The wholesale staff was as wine knowledgeable as were we who worked in the store. Their appearance in the store, however, would occasionally reveal a different attitude towards what we sold. They referred to what they were selling as product.

It is a product, but speaking of it so, using that word, misses a key element in the wine tasting experience. People at a wine shop or restaurant buy more than a product, they buy something magical, something that thrills, intrigues, and pleases. To call such a potion a product mishandles that magic completely.

What you sell may be a product to you, but to the person buying, it could be anything. Effective selling demands sensitivity to the ticking need of the customer.

Saturday, May 8, 2010

Bad Taste of the Week

This past week, the opportunity to attend a business seminar became available. The seminar sounded useful.

To accommodate the supposed huge demand for this seminar, potential participants had to sign up online at 2:00 one afternoon. If I was quick, I could participate in this seminar. I do not doubt that demand outweighed available places.

I got online at the appointed time. I filled in contact info, plus a quick questionnaire concerning why I wanted to participate. When I reached the bottom of the questionnaire, I found that I had to provide my credit card number for the full price of the seminar, close to $10,000, or for one of 10 easy payments of nearly $1000.

That is a lot of money to spend so precipitously.

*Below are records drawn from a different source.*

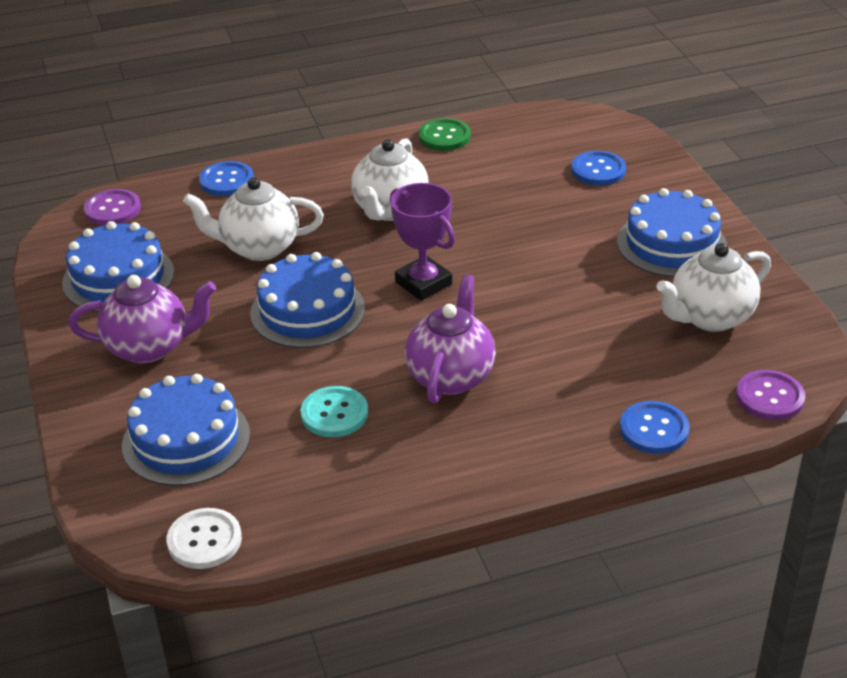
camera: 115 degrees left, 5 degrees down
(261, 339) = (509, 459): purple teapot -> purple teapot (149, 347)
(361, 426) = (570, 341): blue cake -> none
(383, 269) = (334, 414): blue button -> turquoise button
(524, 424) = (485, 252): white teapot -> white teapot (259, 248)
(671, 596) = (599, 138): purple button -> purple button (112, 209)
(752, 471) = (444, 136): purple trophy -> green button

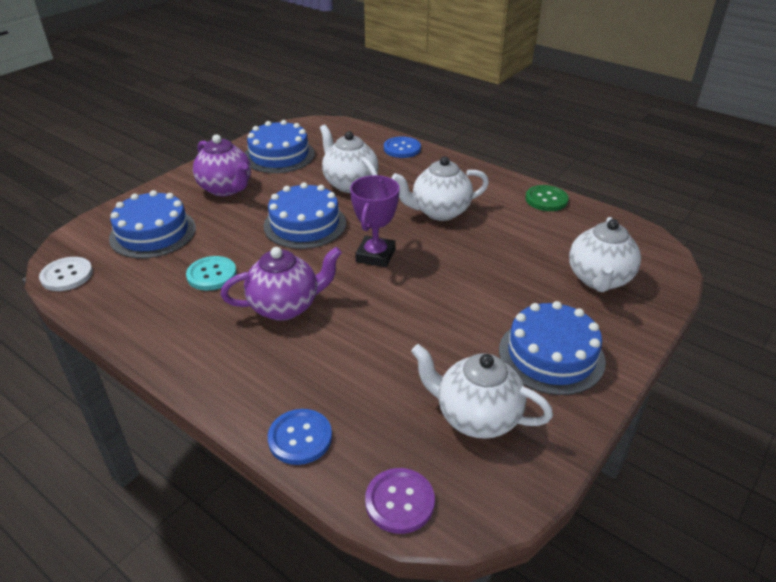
camera: 55 degrees right, 0 degrees up
(112, 209) = (337, 129): purple button -> none
(598, 170) = (598, 279): blue button -> white teapot

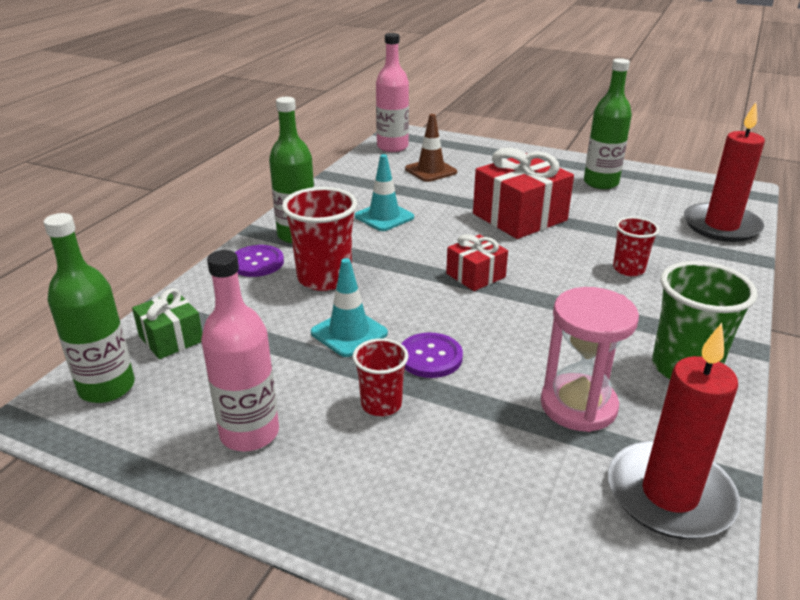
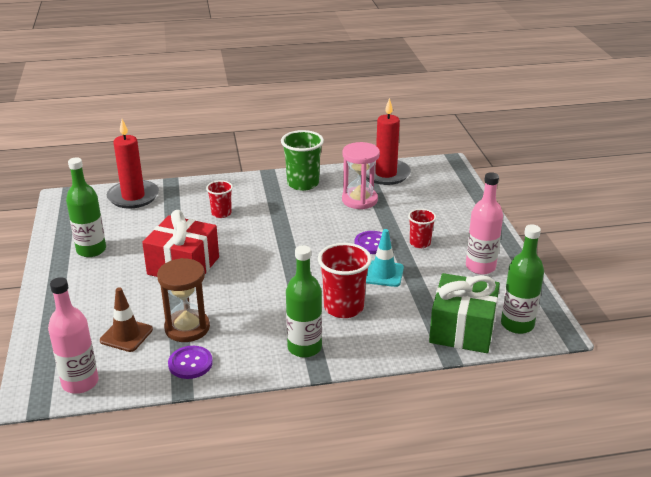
camera: 125 degrees left, 0 degrees up
(171, 338) = (462, 329): green gift -> green gift, size x1.82
(257, 262) = (357, 345): purple button -> purple button (190, 363)
(384, 217) = (237, 321): turquoise traffic cone -> none
(406, 194) = (187, 328): none -> brown hourglass
(475, 275) = (280, 257): red gift -> none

I think the price could be worth it, though it is too rich for my blood.  I do not complain about that. In all the communications leading up to this opportunity, however, price was never mentioned. That information was saved for the last minute.

I find it hard not to regard this offering as a scam. To produce such a feeling of desperation so that I could spend $10,000 gives me no warm feeling about the seminar. I feel like those offering this seminar were just jerking me around. Is the value of the seminar so weak that it needed trickery to sell it? That seems like the logical inference.